-- DATA EXCERPTS --
■ ■ ■ ■

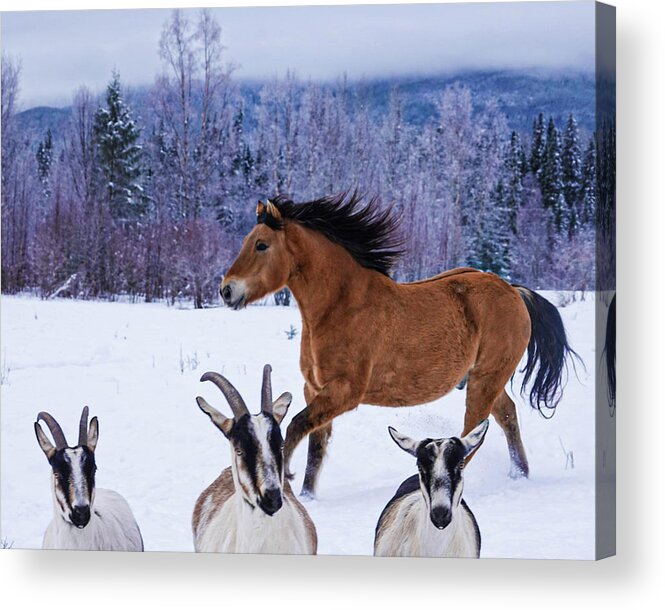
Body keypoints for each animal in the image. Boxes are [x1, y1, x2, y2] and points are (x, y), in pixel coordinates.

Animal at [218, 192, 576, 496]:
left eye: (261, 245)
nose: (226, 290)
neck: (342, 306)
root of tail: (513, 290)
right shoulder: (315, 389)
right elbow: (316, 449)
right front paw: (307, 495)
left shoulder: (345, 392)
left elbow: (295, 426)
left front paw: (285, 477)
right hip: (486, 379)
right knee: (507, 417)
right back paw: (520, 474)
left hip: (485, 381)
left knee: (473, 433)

■ ■ ■ ■

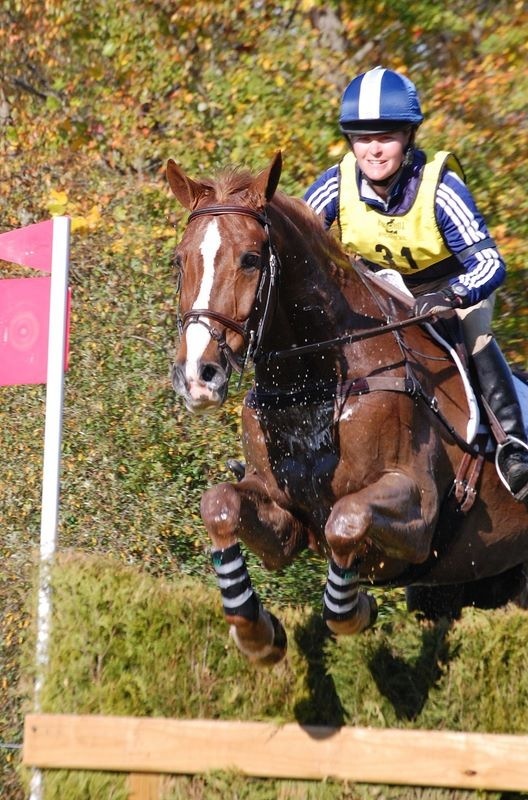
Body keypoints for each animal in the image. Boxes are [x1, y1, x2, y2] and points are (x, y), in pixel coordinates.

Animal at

■ ■ ■ ■

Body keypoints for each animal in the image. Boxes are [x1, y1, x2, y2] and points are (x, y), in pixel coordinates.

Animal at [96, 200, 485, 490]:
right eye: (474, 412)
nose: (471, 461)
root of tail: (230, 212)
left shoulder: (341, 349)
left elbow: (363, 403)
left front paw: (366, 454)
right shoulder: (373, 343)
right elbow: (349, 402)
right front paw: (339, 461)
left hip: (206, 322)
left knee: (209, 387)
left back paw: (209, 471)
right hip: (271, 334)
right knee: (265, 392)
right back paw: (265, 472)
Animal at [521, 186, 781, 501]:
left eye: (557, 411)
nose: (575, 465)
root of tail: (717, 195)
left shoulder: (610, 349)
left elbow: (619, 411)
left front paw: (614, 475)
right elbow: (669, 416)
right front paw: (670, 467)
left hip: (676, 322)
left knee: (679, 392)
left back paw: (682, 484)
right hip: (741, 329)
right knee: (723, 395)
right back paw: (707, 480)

■ ■ ■ ■

-- WORK ORDER --
In the listing above, the lines from the one containing "neck: (342, 306)" through the one containing "left knee: (473, 433)" must be set down exactly, with no other lines.

-- ANSWER AREA --
neck: (342, 306)
root of tail: (513, 290)
right shoulder: (315, 389)
right elbow: (316, 449)
right front paw: (307, 495)
left shoulder: (345, 392)
left elbow: (295, 426)
left front paw: (285, 477)
right hip: (486, 379)
right knee: (507, 417)
right back paw: (520, 474)
left hip: (485, 381)
left knee: (473, 433)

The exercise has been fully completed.